Monday, July 31, 2006

The "Big Eye" has bigger offspring

kw: book reviews, nonfiction, science, astronomy

I am a science junkie. I haunt the 500 section of the local library, and the corresponding section of bookstores. While a few scientists write their own books, a larger number work with more literary collaborators. By far the largest number of books in the section are by popularizers, those who studied enough science at some point to write about it intelligently, and can communicate for scientists who can't write (frequently because they're too busy!). But there is nothing like the writing of an involved scientist who can also write very well, and is willing to take/make the time to write for the public.

J. B. Zirker is one of these gems. As the former director of the National Solar Observatory, with a forty-year career as a solar researcher, he has written three books about the sun and solar research. In An Acre of Glass: a History and Forecast of the Telescope he writes about telescopes in general, their development over the past three centuries, and his expectations of the near future in telescope development.

For much of the 20th Century, the two largest telescopes in the world were the 200 inch (5 meter) Hale telescope at Palomar, and the 100 inch (2.5 meter) Hooker telescope at Mt. Wilson. I used to live in the foothill area of Pasadena, CA, and more than once I hiked up the trail over which the 100-inch mirror—and many tons of associated equipment—was borne to the summit. On occasion, I hiked over to the Hooker instrument's dome and peeked inside. In the 1970s, when this picture was taken (not by me), there was a short viewer's platform and viewing window. I was awed by a telescope the size of a Greyhound bus. I haven't seen Hale at Palomar, but I'd love to.

Now, since the late 1970s, new technologies have allowed the production of telescopes as large as 400 inches (the 10 meter Keck telescopes). Larger instruments are being planned, right up to one called OWL, for OverWhelmingly Large telescope: 4,000 inches, or 100 meters (328 feet). Think of a mirror the size of ten suburban lots (2 acres), polished to an accuracy of 15-20 nanometers (less than a millionth of an inch), held in a mounting that won't let it sag by more than this amount, that can be pointed at any part of the sky.

Dr. Zirker brings us the background story behind many large instruments astromers have crafted, and those to come. He dwells on the incredible scientific discoveries each new instrument enables, and those that'll have to await the next big mirror.

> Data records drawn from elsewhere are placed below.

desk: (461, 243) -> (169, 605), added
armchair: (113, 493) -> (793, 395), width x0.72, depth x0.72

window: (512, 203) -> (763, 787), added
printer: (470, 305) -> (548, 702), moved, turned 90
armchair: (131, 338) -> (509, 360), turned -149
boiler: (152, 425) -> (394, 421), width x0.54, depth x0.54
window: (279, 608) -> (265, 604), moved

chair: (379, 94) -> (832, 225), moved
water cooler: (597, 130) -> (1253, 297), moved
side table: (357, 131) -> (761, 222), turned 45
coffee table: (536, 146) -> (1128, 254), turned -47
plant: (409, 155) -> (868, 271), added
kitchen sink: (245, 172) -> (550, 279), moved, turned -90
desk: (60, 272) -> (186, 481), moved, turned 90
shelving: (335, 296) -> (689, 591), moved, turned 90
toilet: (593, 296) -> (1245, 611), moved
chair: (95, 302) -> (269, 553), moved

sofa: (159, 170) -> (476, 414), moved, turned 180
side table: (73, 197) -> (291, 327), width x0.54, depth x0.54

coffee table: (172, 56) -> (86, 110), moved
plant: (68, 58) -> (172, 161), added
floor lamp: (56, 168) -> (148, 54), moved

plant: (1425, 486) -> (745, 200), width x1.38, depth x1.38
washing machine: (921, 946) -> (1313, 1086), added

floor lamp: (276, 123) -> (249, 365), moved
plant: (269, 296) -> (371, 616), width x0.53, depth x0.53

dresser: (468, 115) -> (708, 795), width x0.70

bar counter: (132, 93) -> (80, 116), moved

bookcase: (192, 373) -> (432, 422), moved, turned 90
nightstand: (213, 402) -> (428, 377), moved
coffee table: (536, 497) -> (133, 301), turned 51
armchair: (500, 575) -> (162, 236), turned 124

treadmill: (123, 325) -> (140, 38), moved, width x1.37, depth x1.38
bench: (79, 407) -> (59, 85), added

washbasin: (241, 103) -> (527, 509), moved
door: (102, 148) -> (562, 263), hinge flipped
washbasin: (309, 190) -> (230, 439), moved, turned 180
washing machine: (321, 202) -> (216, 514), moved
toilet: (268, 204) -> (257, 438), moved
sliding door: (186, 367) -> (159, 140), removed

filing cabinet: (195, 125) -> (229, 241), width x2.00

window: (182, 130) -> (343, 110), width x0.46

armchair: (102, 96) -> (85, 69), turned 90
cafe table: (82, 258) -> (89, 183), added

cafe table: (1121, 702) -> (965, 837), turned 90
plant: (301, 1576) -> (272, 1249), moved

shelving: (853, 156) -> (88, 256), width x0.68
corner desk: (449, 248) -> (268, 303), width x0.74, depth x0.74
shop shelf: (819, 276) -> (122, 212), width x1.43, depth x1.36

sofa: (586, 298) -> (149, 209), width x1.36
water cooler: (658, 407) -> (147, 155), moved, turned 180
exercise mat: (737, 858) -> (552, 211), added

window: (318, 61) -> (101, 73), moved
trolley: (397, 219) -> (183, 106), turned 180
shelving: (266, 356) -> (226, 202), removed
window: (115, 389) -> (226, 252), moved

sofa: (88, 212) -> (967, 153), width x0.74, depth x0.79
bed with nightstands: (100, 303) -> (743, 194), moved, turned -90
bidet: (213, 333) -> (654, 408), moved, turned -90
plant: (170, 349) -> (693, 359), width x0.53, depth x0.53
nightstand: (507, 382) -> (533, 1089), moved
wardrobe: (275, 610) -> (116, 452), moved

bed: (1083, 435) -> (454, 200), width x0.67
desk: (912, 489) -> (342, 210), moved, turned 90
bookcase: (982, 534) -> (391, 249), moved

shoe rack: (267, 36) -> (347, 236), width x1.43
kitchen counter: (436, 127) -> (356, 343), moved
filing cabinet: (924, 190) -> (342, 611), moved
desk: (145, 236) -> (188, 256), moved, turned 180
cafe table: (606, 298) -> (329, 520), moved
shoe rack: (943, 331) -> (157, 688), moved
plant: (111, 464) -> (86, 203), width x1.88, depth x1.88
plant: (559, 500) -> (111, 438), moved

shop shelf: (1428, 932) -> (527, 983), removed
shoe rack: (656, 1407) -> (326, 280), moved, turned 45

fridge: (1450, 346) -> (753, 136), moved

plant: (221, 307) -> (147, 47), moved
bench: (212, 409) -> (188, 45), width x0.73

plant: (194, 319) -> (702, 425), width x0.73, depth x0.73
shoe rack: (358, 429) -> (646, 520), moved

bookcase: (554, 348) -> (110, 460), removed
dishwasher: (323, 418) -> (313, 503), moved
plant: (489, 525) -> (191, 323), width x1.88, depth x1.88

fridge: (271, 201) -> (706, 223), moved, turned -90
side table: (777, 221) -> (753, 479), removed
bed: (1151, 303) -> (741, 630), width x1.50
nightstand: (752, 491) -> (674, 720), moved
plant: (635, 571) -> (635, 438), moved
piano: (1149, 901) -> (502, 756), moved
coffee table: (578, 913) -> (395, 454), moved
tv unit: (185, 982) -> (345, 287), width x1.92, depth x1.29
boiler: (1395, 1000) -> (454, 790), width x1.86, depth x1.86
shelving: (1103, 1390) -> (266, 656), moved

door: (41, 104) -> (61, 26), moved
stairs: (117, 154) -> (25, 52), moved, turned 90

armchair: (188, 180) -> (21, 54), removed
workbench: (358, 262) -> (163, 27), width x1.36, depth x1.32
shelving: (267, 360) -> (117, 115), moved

Some may ask, "Why do you only mention mirrors? I thought telescopes had a big lens in front." Many do. The most common small telescope actually comes in a set of two: a pair of binoculars. Also, many folks have a stovepipe-size bargain telescope with a lens two or three inches across, and have had a look at the Moon or Saturn through it. But there is a problem with lenses. They don't focus all colors to the same point. Binoculars and other lens-type telescopes have two or three lenses bonded together at the front, each of a different kind of glass. They compensate for each other's deficiencies, so you can see a clear image without too much "secondary color." Also, the pieces of glass you need for a big lens, let's say four feet across, are very thick and heavy. The biggest practical refractor (lens-type) telescope is 44 inches in diameter and weighs a couple of tons.

Mirrors focus all colors to the same point. There are other issues that need to be addressed, but basically you just need to find a way to hold a few micrograms of aluminum or silver in place on a curved surface. A typical "first mirror" for an amateur telescope maker is six or eight inches across (15-20 cm), and weighs a few pounds. However, if you were to scale down the Palomar mirror from 200 inches to eight, it would be eggshell-thin, with an egg-crate hollow back, weighing about two pounds. This construction couples the great rigidity needed, with lighter weight (the 200-inch mirror weighs almost 20 tons; a 20-ton lens would be only 80-90 inches across). Larger telescopes use even more innovative techniques to reduce weight still further, but keep that thin metal surface in just the right configuration.

Even with modern detectors that can record nearly every photon, you need a lot of glass to record very distant objects with reasonable exposure times. The orbiting Hubble telescope, with its 2.4 meter mirror (just a little smaller than the Hooker telescope...an orbiting Greyhound bus), spent twelve days collecting the Ultra Deep Field image that shows galaxies and proto-galaxies that were among those earliest formed in the universe. If OWL gets built, and advanced optical correction gives it sufficient acuity, it could collect the same image in about ten minutes.

I can't do much astronomy, but I love reading about it, and I love this book.